In the entries below, filter for the word "Random" and copy every matching line.

## Document layout detection data
Content starts
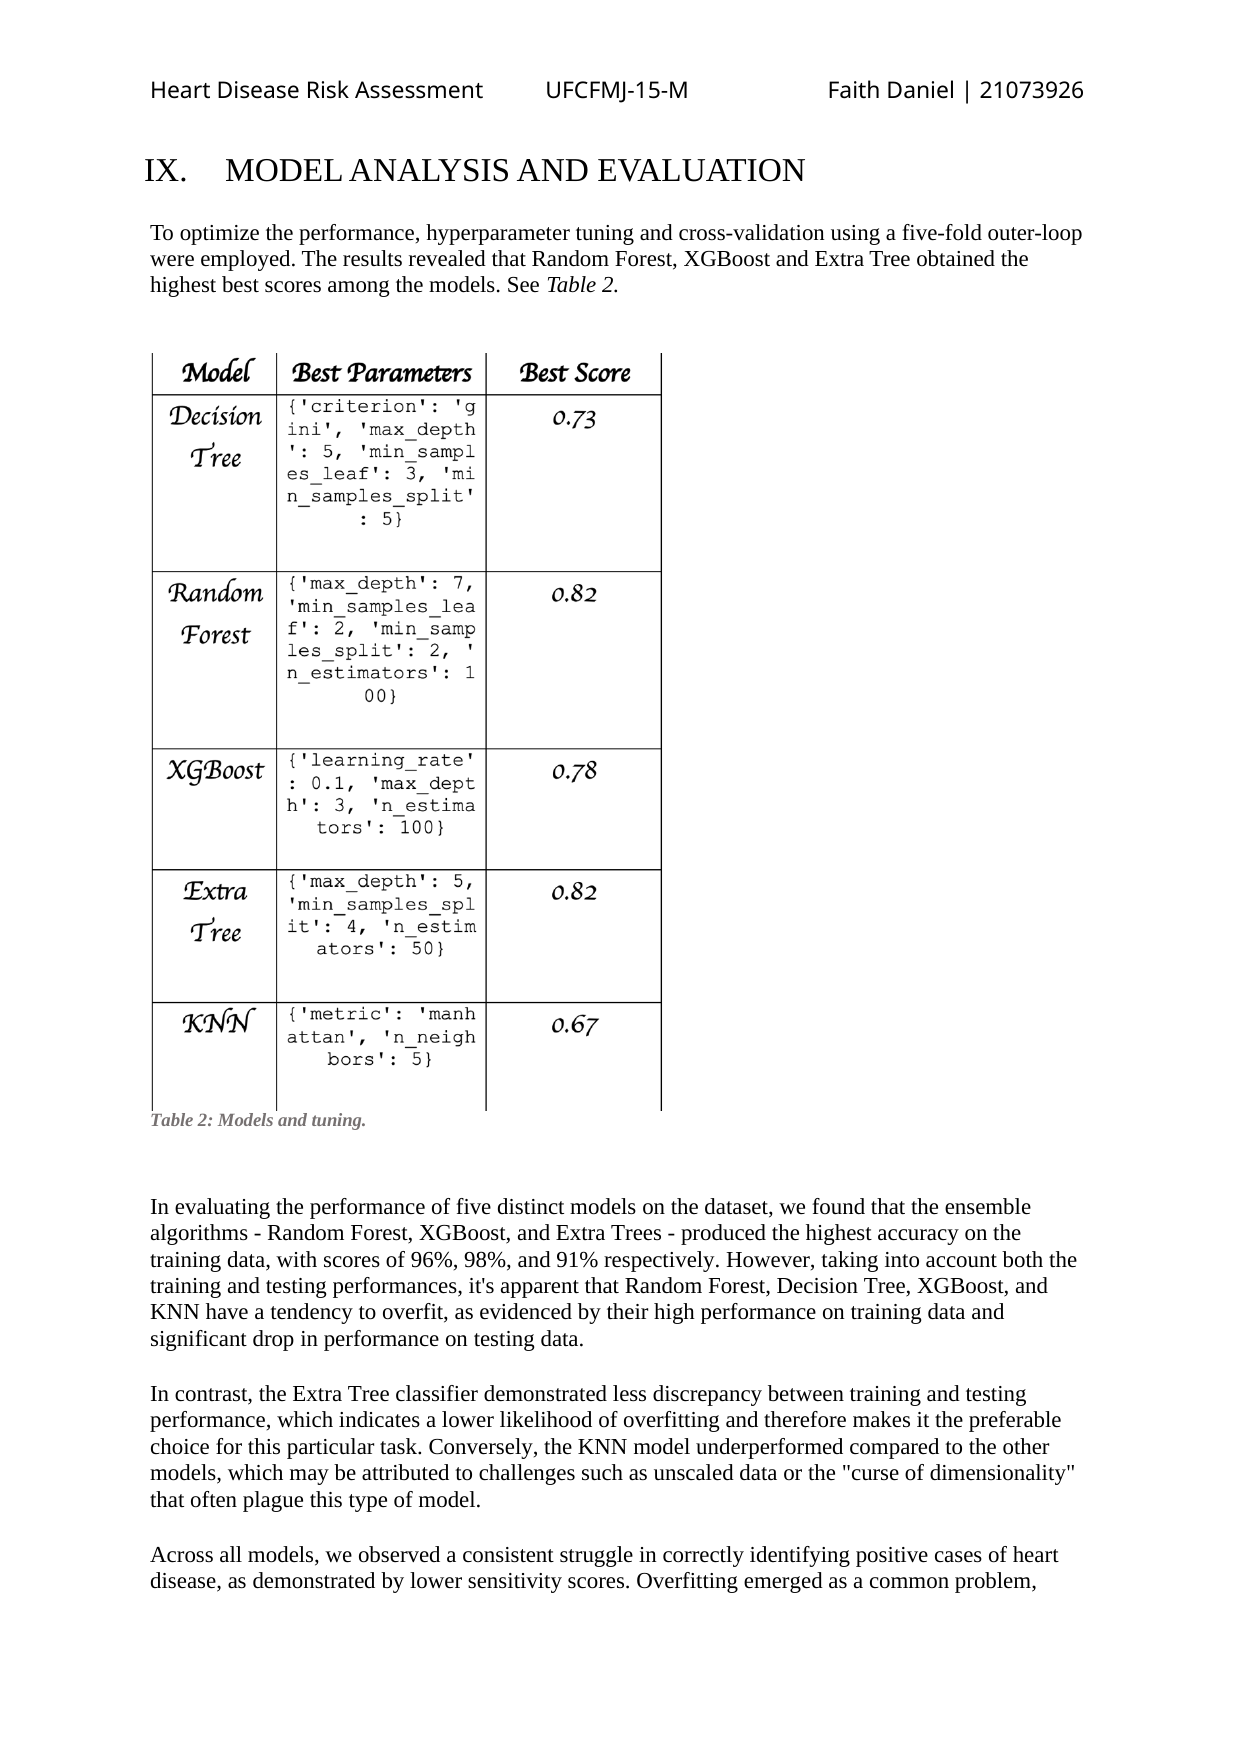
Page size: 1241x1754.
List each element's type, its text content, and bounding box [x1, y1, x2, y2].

text Table 2: Models and tuning. [150, 1110, 1090, 1131]
text In evaluating the performance of five distinct models on the dataset, we found that the ensemble algorithms - Random Forest, XGBoost, and Extra Trees - produced the highest accuracy on the training data, with scores of 96%, 98%, and 91% respectively. However, taking into account both the training and testing performances, it's apparent that Random Forest, Decision Tree, XGBoost, and KNN have a tendency to overfit, as evidenced by their high performance on training data and significant drop in performance on testing data. [150, 1193, 1090, 1351]
text In contrast, the Extra Tree classifier demonstrated less discrepancy between training and testing performance, which indicates a lower likelihood of overfitting and therefore makes it the preferable choice for this particular task. Conversely, the KNN model underperformed compared to the other models, which may be attributed to challenges such as unscaled data or the "curse of dimensionality" that often plague this type of model. [150, 1380, 1090, 1512]
subtitle MODEL ANALYSIS AND EVALUATION [187, 150, 1090, 188]
picture [150, 353, 663, 1111]
text To optimize the performance, hyperparameter tuning and cross-validation using a five-fold outer-loop were employed. The results revealed that Random Forest, XGBoost and Extra Tree obtained the highest best scores among the models. See Table 2. [150, 219, 1090, 298]
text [150, 1541, 1090, 1594]
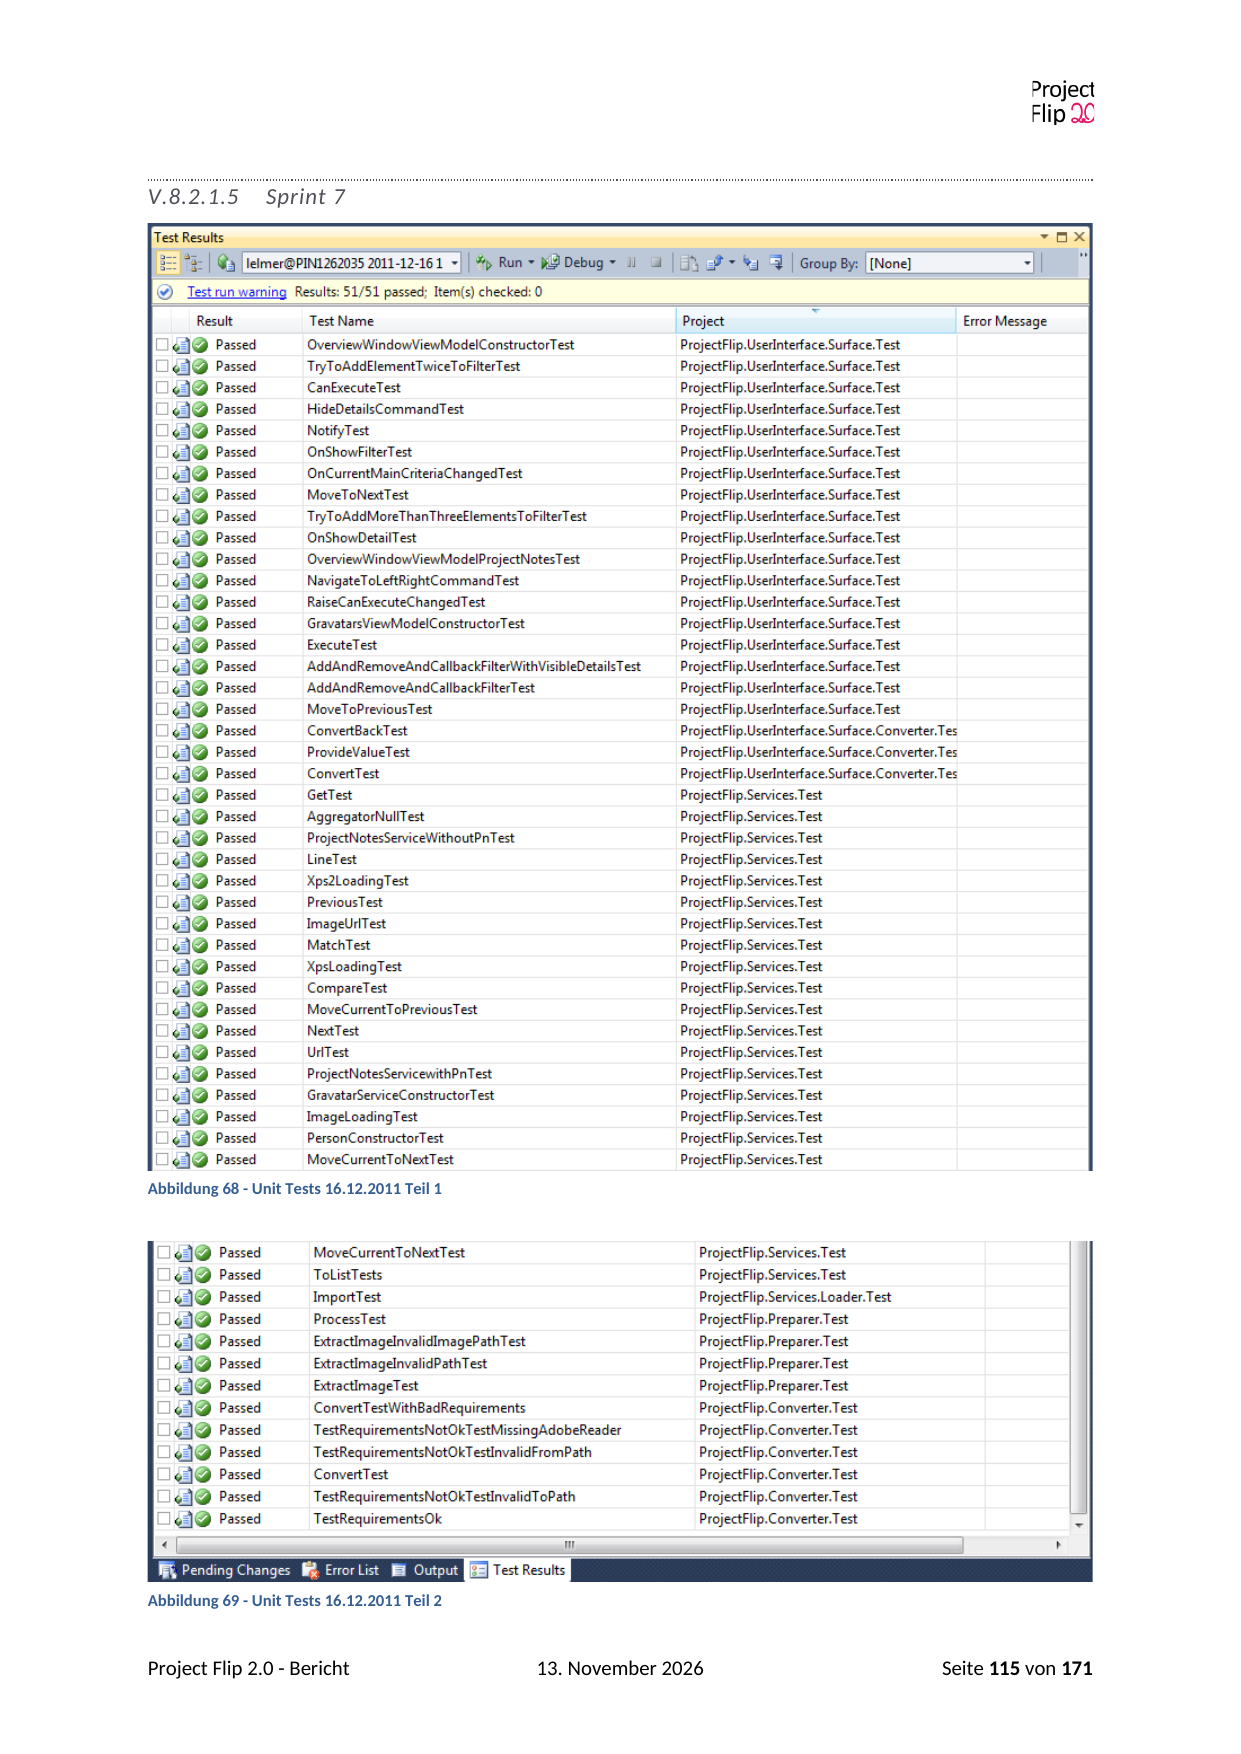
Content ends
## Reply
text In evaluating the performance of five distinct models on the dataset, we found that the ensemble algorithms - Random Forest, XGBoost, and Extra Trees - produced the highest accuracy on the training data, with scores of 96%, 98%, and 91% respectively. However, taking into account both the training and testing performances, it's apparent that Random Forest, Decision Tree, XGBoost, and KNN have a tendency to overfit, as evidenced by their high performance on training data and significant drop in performance on testing data. [150, 1193, 1090, 1351]
text To optimize the performance, hyperparameter tuning and cross-validation using a five-fold outer-loop were employed. The results revealed that Random Forest, XGBoost and Extra Tree obtained the highest best scores among the models. See Table 2. [150, 219, 1090, 298]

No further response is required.